# Extract
********************

The earliest identifiable proponent of what came to be known as New Thought was Phineas Parkhurst Quimby (1802–66), an American philosopher, mesmerist, healer, and inventor. Quimby developed a belief system that included the tenet that illness originated in the mind as a consequence of erroneous beliefs and that a mind open to God's wisdom could overcome any illness. During the late 19th century the metaphysical healing practices of Quimby mingled with the "Mental Science" of Warren Felt Evans, a Swedenborgian minister.
Notable pioneers in the movement also included Charles Fillmore, William Walker Atkinson, and the afore-mentioned Emma Hopkins, known as the "teacher of teachers".
In 1906, William Walker Atkinson (1862–1932) wrote and published Thought Vibration or the Law of Attraction in the Thought World. Atkinson was the editor of New Thought magazine and the author of more than 100 books on an assortment on religious, spiritual, and occult topics.
The following year, Elizabeth Towne, the editor of The Nautilus Magazine, a Journal of New Thought, published Bruce MacLelland's book Prosperity Through Thought Force, in which he summarized the "Law of Attraction" as a New Thought principle, stating "You are what you think, not what you think you are."
These magazines were used to reach a large audience. Nautilus magazine, for example, had 45,000 subsribers and a total circulation of 150,000. One Unity Church magazine, Wee Wisdom, was the longest-lived children's magazines in the United States, published from 1893 until 1991.
By 1916, the International New Thought Alliance had encompassed many smaller groups around the world, adopting a creed known as the "Declaration of Principles". The Alliance is held together by one central teaching: that people, through the constructive use of their minds, can attain freedom, power, health, prosperity, and all good, molding their bodies as well as the circumstances of their lives. The declaration was revised in 1957, with all references to Christianity removed, and a new statement based on the "inseparable oneness of God and Man".
Divine Science, Unity Church, and Religious Science are organizations which developed from the New Thought movement, which teach that Infinite Intelligence or God is the sole reality, sickness is the result of the failure to realize this truth, and healing is accomplished by the affirmation of the oneness of the human race with the Infinite Intelligence or God. They tend to reject the medical science explanations for many diseases and promote their ideas as a sort of alternative medicine.
John Bovee Dods (1795-1862), an early practitioner of New Thought, wrote several books on the idea that disease originates in the electrical impulses of the nervous system and is therefore curable by a change of belief. Later New Thought teachers, such as the early 20th century author, editor, and publisher William Walker Atkinson, accepted this premise. He connected his idea of mental states of being with his understanding of the new scientific discoveries in electromagnetism and neural processes.

********************

# Recorded data
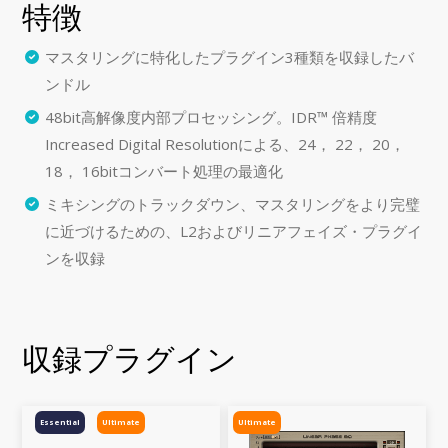
特徴
マスタリングに特化したプラグイン3種類を収録したバ
ンドル
48bit高解像度内部プロセッシング。IDR™ 倍精度
Increased Digital Resolutionによる、24， 22， 20，
18， 16bitコンバート処理の最適化
ミキシングのトラックダウン、マスタリングをより完璧
に近づけるための、L2およびリニアフェイズ・プラグイ
ンを収録
収録プラグイン
Essential
Ultimate
Ultimate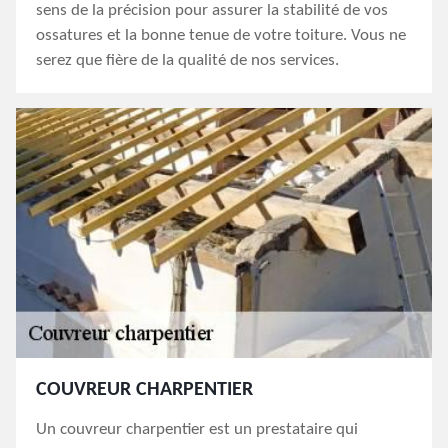
sens de la précision pour assurer la stabilité de vos
ossatures et la bonne tenue de votre toiture. Vous ne
serez que fière de la qualité de nos services.
COUVREUR CHARPENTIER
Un couvreur charpentier est un prestataire qui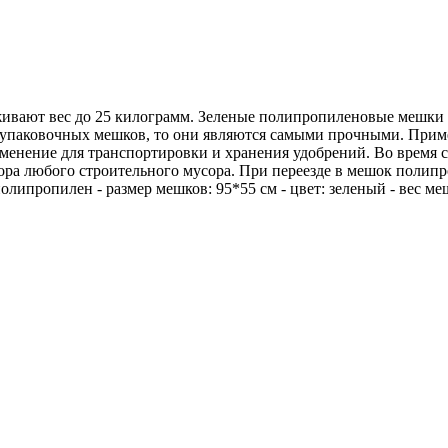
вают вес до 25 килограмм. Зеленые полипропиленовые мешки п
упаковочных мешков, то они являются самыми прочными. Прим
рименение для транспортировки и хранения удобрений. Во врем
 сбора любого строительного мусора. При переезде в мешок пол
олипропилен - размер мешков: 95*55 см - цвет: зеленый - вес ме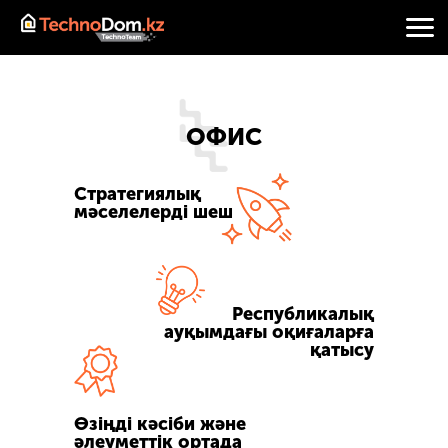
ОФИС
Стратегиялық
мәселелерді шеш
Республикалық
ауқымдағы оқиғаларға
қатысу
Өзіңді кәсіби және
әлеуметтік ортада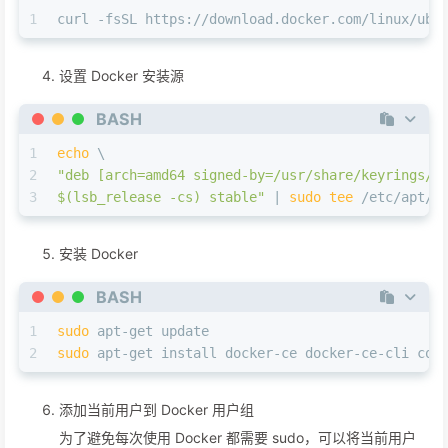
1
curl -fsSL https://download.docker.com/linux/ubu
设置 Docker 安装源
BASH
1
echo
 \
2
"deb [arch=amd64 signed-by=/usr/share/keyrings/d
3
$(lsb_release -cs)
 stable"
 | 
sudo
tee
 /etc/apt/s
安装 Docker
BASH
1
sudo
 apt-get update
2
sudo
 apt-get install docker-ce docker-ce-cli con
添加当前用户到 Docker 用户组
为了避免每次使用 Docker 都需要 sudo，可以将当前用户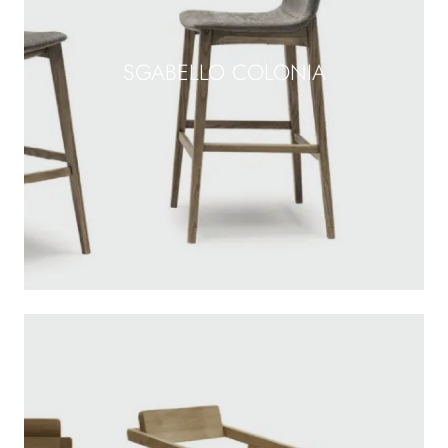
SGABELLO COLONIA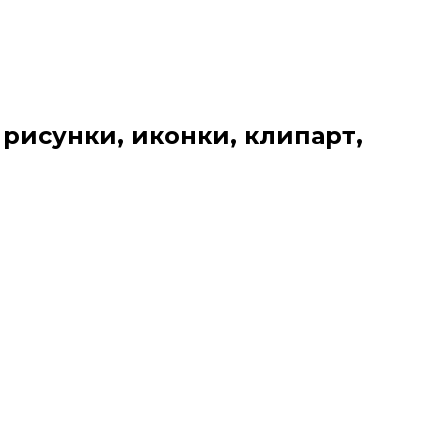
 рисунки, иконки, клипарт,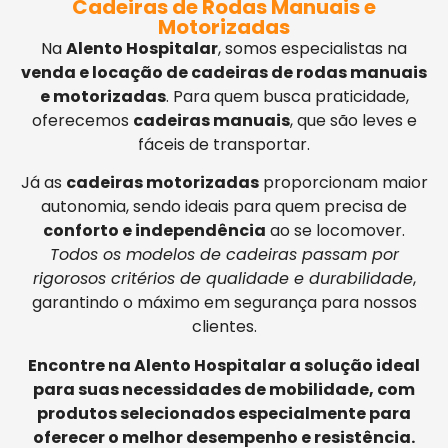
Cadeiras de Rodas Manuais e
Motorizadas
Na
Alento Hospitalar
, somos especialistas na
venda e locação de cadeiras de rodas manuais
e motorizadas
. Para quem busca praticidade,
oferecemos
cadeiras manuais
, que são leves e
fáceis de transportar.
Já as
cadeiras motorizadas
proporcionam maior
autonomia, sendo ideais para quem precisa de
conforto e independência
ao se locomover.
Todos os modelos de cadeiras passam por
rigorosos critérios de qualidade e durabilidade
,
garantindo o máximo em segurança para nossos
clientes.
Encontre na Alento Hospitalar a solução ideal
para suas necessidades de mobilidade, com
produtos selecionados especialmente para
oferecer o melhor desempenho e resistência.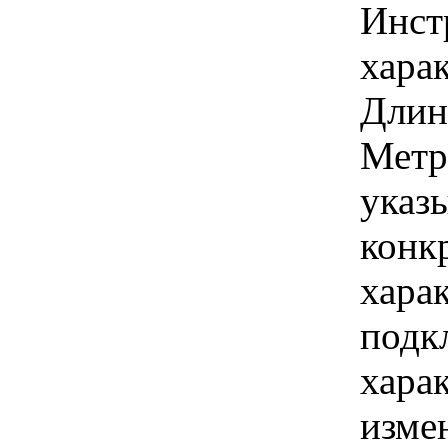
Инст
харак
Длина
Метр
указы
конк
хара
подк
хара
изме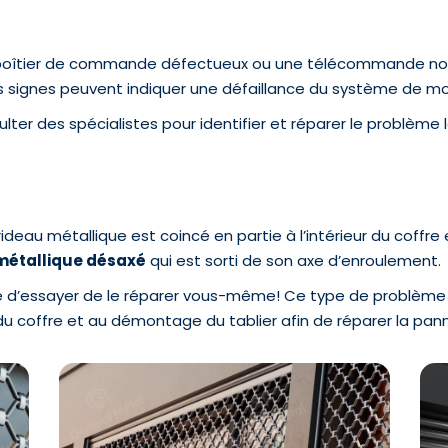
 boîtier de commande défectueux ou une télécommande non
s signes peuvent indiquer une défaillance du système de mo
er des spécialistes pour identifier et réparer le problème 
deau métallique est coincé en partie à l’intérieur du coffre e
métallique désaxé
qui est sorti de son axe d’enroulement.
lé d’essayer de le réparer vous-même! Ce type de problème 
du coffre et au démontage du tablier afin de réparer la pan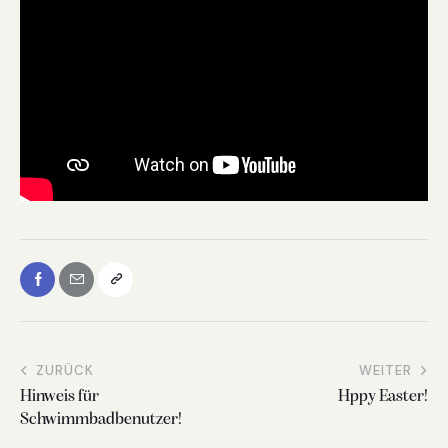
ZURÜCK
WEITER
Hinweis für
Hppy Easter!
Schwimmbadbenutzer!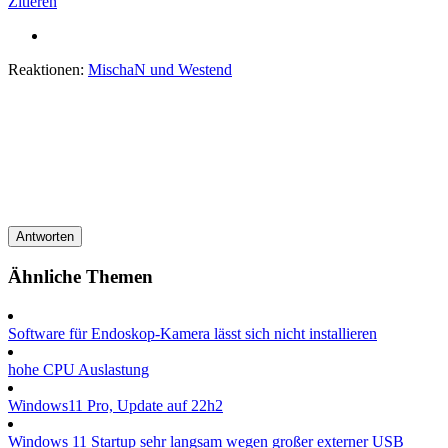
Zitieren
Reaktionen:
MischaN
und
Westend
Antworten
Ähnliche Themen
Software für Endoskop-Kamera lässt sich nicht installieren
hohe CPU Auslastung
Windows11 Pro, Update auf 22h2
Windows 11 Startup sehr langsam wegen großer externer USB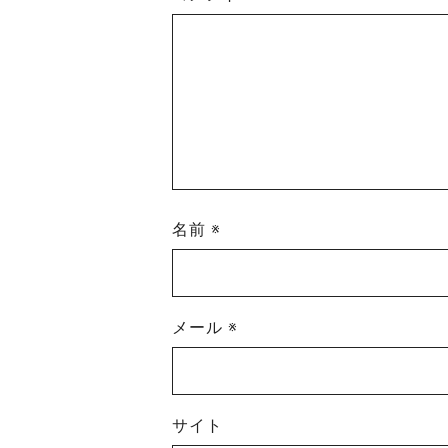
名前
※
メール
※
サイト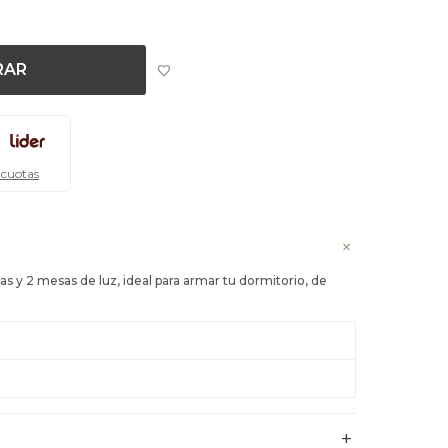
RAR
 cuotas
as y 2 mesas de luz, ideal para armar tu dormitorio, de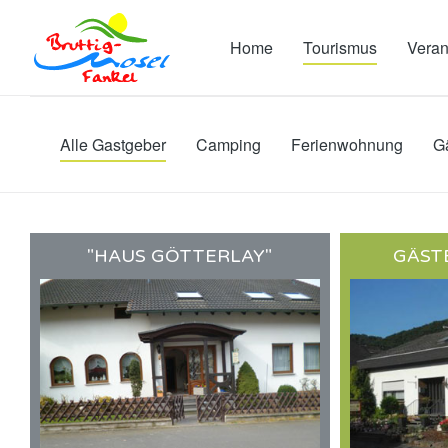
Home
Tourismus
Veran
Alle Gastgeber
Camping
Ferienwohnung
G
"HAUS GÖTTERLAY"
GÄST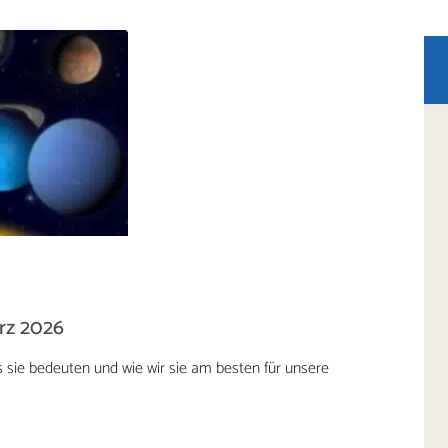
rz 2026
s sie bedeuten und wie wir sie am besten für unsere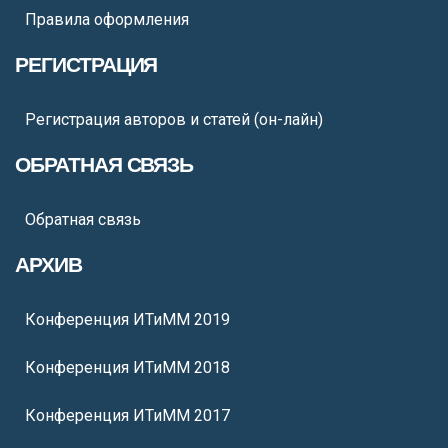
Правила оформления
РЕГИСТРАЦИЯ
Регистрация авторов и статей (он-лайн)
ОБРАТНАЯ СВЯЗЬ
Обратная связь
АРХИВ
Конференция ИТиММ 2019
Конференция ИТиММ 2018
Конференция ИТиММ 2017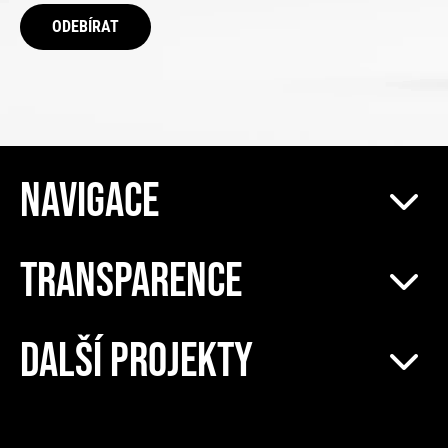
ODEBÍRAT
NAVIGACE
TRANSPARENCE
DALŠÍ PROJEKTY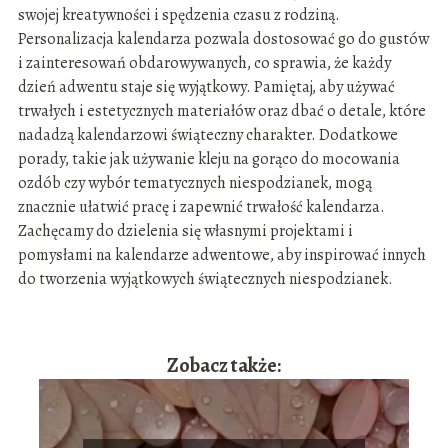
swojej kreatywności i spędzenia czasu z rodziną.
Personalizacja kalendarza pozwala dostosować go do gustów
i zainteresowań obdarowywanych, co sprawia, że każdy
dzień adwentu staje się wyjątkowy. Pamiętaj, aby używać
trwałych i estetycznych materiałów oraz dbać o detale, które
nadadzą kalendarzowi świąteczny charakter. Dodatkowe
porady, takie jak używanie kleju na gorąco do mocowania
ozdób czy wybór tematycznych niespodzianek, mogą
znacznie ułatwić pracę i zapewnić trwałość kalendarza.
Zachęcamy do dzielenia się własnymi projektami i
pomysłami na kalendarze adwentowe, aby inspirować innych
do tworzenia wyjątkowych świątecznych niespodzianek.
Zobacz także: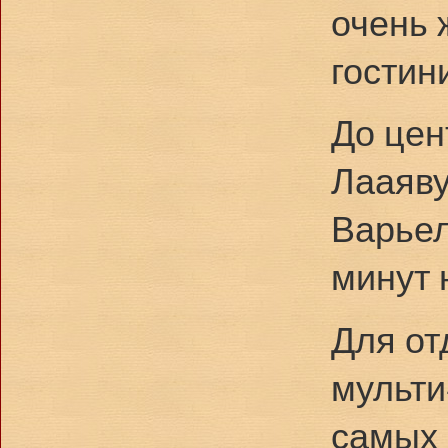
очень 
гостин
До цен
Лааяву
Варьел
минут 
Для от
мульти
самых 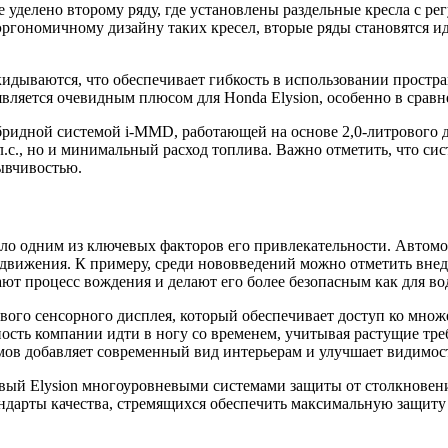
 уделено второму ряду, где установлены раздельные кресла с р
эргономичному дизайну таких кресел, вторые ряды становятся и
ткидываются, что обеспечивает гибкость в использовании простр
вляется очевидным плюсом для Honda Elysion, особенно в сравн
бридной системой i-MMD, работающей на основе 2,0-литрового д
.с., но и минимальный расход топлива. Важно отметить, что си
ывчивостью.
ало одним из ключевых факторов его привлекательности. Автом
движения. К примеру, среди нововведений можно отметить внедр
т процесс вождения и делают его более безопасным как для вод
ого сенсорного дисплея, который обеспечивает доступ ко множ
ость компании идти в ногу со временем, учитывая растущие тр
мов добавляет современный вид интерьерам и улучшает видимос
овый Elysion многоуровневыми системами защиты от столкновен
дарты качества, стремящихся обеспечить максимальную защиту 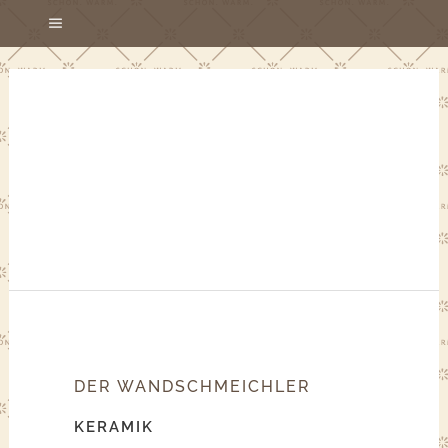
DER WANDSCHMEICHLER
KERAMIK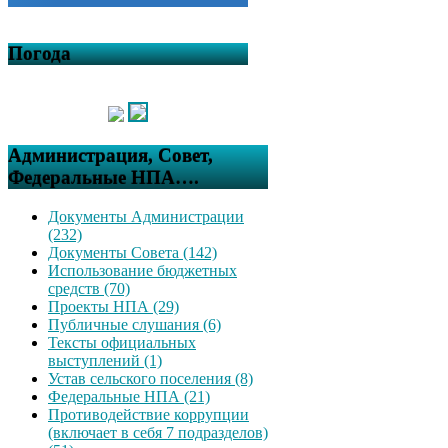
Погода
Администрация, Совет,
Федеральные НПА….
Документы Администрации
(232)
Документы Совета (142)
Использование бюджетных
средств (70)
Проекты НПА (29)
Публичные слушания (6)
Тексты официальных
выступлений (1)
Устав сельского поселения (8)
Федеральные НПА (21)
Противодействие коррупции
(включает в себя 7 подразделов)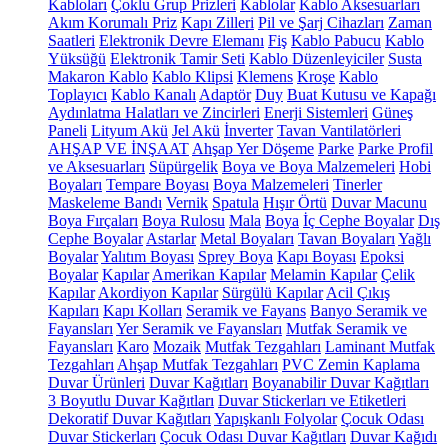
Kabloları
Çoklu Grup Prizleri
Kablolar
Kablo Aksesuarları
Akım Korumalı Priz
Kapı Zilleri
Pil ve Şarj Cihazları
Zaman
Saatleri
Elektronik Devre Elemanı
Fiş
Kablo Pabucu
Kablo
Yüksüğü
Elektronik Tamir Seti
Kablo Düzenleyiciler
Susta
Makaron Kablo
Kablo Klipsi
Klemens
Kroşe
Kablo
Toplayıcı
Kablo Kanalı
Adaptör
Duy
Buat Kutusu ve Kapağı
Aydınlatma Halatları ve Zincirleri
Enerji Sistemleri
Güneş
Paneli
Lityum Akü
Jel Akü
İnverter
Tavan Vantilatörleri
AHŞAP VE İNŞAAT
Ahşap Yer Döşeme
Parke
Parke Profil
ve Aksesuarları
Süpürgelik
Boya ve Boya Malzemeleri
Hobi
Boyaları
Tempare Boyası
Boya Malzemeleri
Tinerler
Maskeleme Bandı
Vernik
Spatula
Hışır Örtü
Duvar Macunu
Boya Fırçaları
Boya Rulosu
Mala
Boya
İç Cephe Boyalar
Dış
Cephe Boyalar
Astarlar
Metal Boyaları
Tavan Boyaları
Yağlı
Boyalar
Yalıtım Boyası
Sprey Boya
Kapı Boyası
Epoksi
Boyalar
Kapılar
Amerikan Kapılar
Melamin Kapılar
Çelik
Kapılar
Akordiyon Kapılar
Sürgülü Kapılar
Acil Çıkış
Kapıları
Kapı Kolları
Seramik ve Fayans
Banyo Seramik ve
Fayansları
Yer Seramik ve Fayansları
Mutfak Seramik ve
Fayansları
Karo
Mozaik
Mutfak Tezgahları
Laminant Mutfak
Tezgahları
Ahşap Mutfak Tezgahları
PVC Zemin Kaplama
Duvar Ürünleri
Duvar Kağıtları
Boyanabilir Duvar Kağıtları
3 Boyutlu Duvar Kağıtları
Duvar Stickerları ve Etiketleri
Dekoratif Duvar Kağıtları
Yapışkanlı Folyolar
Çocuk Odası
Duvar Stickerları
Çocuk Odası Duvar Kağıtları
Duvar Kağıdı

********************

# Complete the following
[1] In the text on New Thought, why did John Bovee Dods think disease could be cured by a change of belief? Answer in one to three sentences.
[2] According to the text on New Thought, how many subscribers did Nautilus magazine have?
The entries were taken from a different source than the text.

# Responses per task
[1] Dods believed that disease starts in the electrical impulses of the nervous system. Because of this, he held that a change of belief could cure it.

[2] It had 45,000 subscribers.